2002-07-30 Thread pll



> On Tue, 30 Jul 2002, "Jon" == Jon Hall wrote:

  Jon> "One of the features prominently advertised by Intuit for
  Jon> QuickBooks 2001 was the ability to send invoices via e-mail,"
  Jon> says Ms. Billings. "With this latest update, I had to accept
  Jon> a new TOS [Terms of Service] agreement in order to keep using
  Jon> this feature.

Hmmm, I know this is probably way beyond the grasp of the average 
user like "Ms.

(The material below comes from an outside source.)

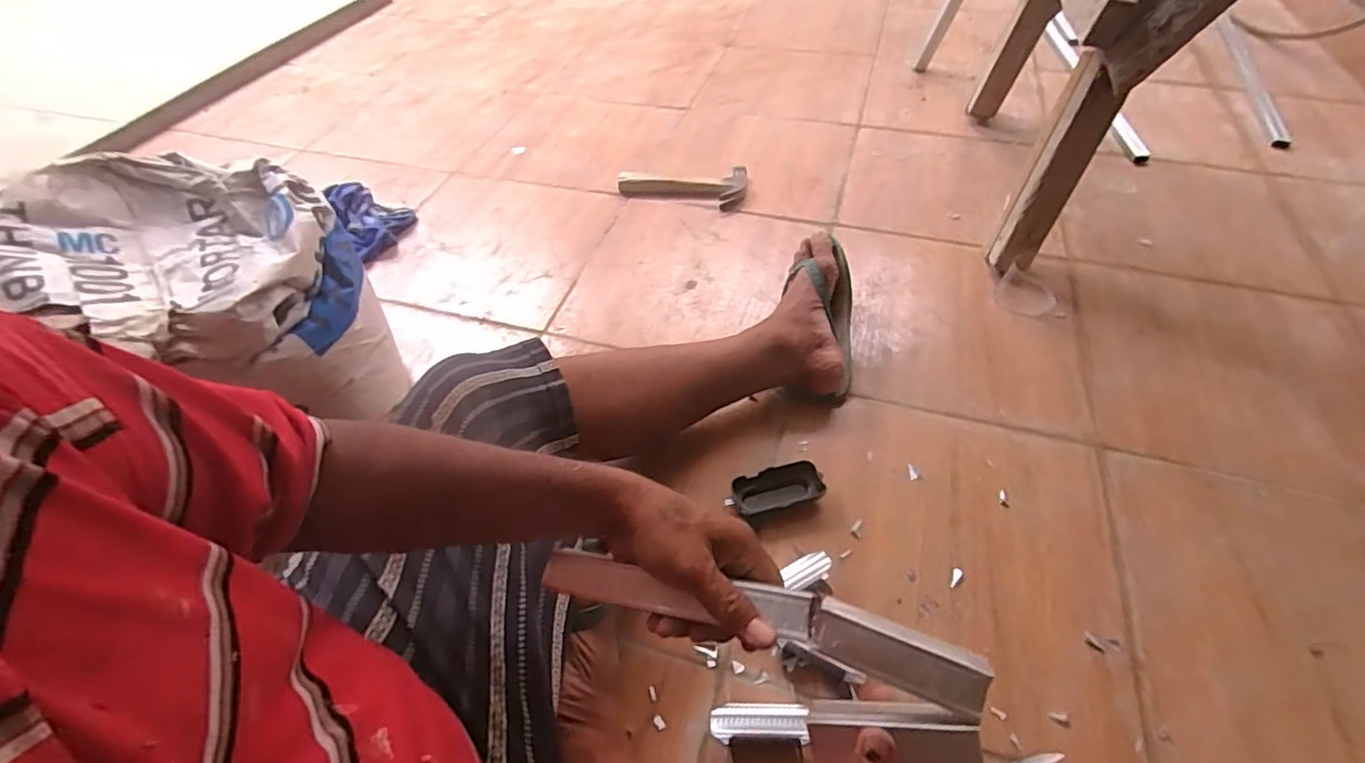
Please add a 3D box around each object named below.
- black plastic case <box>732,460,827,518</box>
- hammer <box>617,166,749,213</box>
[{"bbox_3d":[0.116,0.133,0.730,0.106,0.025,0.049,-13,51,-8],"label":"black plastic case"},{"bbox_3d":[0.000,-0.378,1.167,0.248,0.026,0.104,0,50,3],"label":"hammer"}]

Billings", however, couldn't she choose to print the 
invoice, select "print to file" and mail the postscript file herself?
That's what I'd do to get around this.  Why in the world would anyone 
want to have this type of e-mail go through an unknown mail server 
like Intuit's?  Of course, non-geeks are likely to be completely 
clueless as to how e-mail works, never mind what servers their e-mail 
travels through.

Hmmm, I don't suppose there's the option to encrypt said invoices 
*before* mailing it out, huh?  Of course, that would pre-suppose that 
each party created and supplied the invoicing user with a public 
encryption key.

I don't like the USPS overly much, but at least (AFAIK), they don't 
currently read my mail as it passes through their facilities :)
-- 

Seeya,
Paul
--
It may look like I'm just sitting here doing nothing,
   but I'm really actively waiting for all my problems to go away.

 If you're not having fun, you're not doing it right!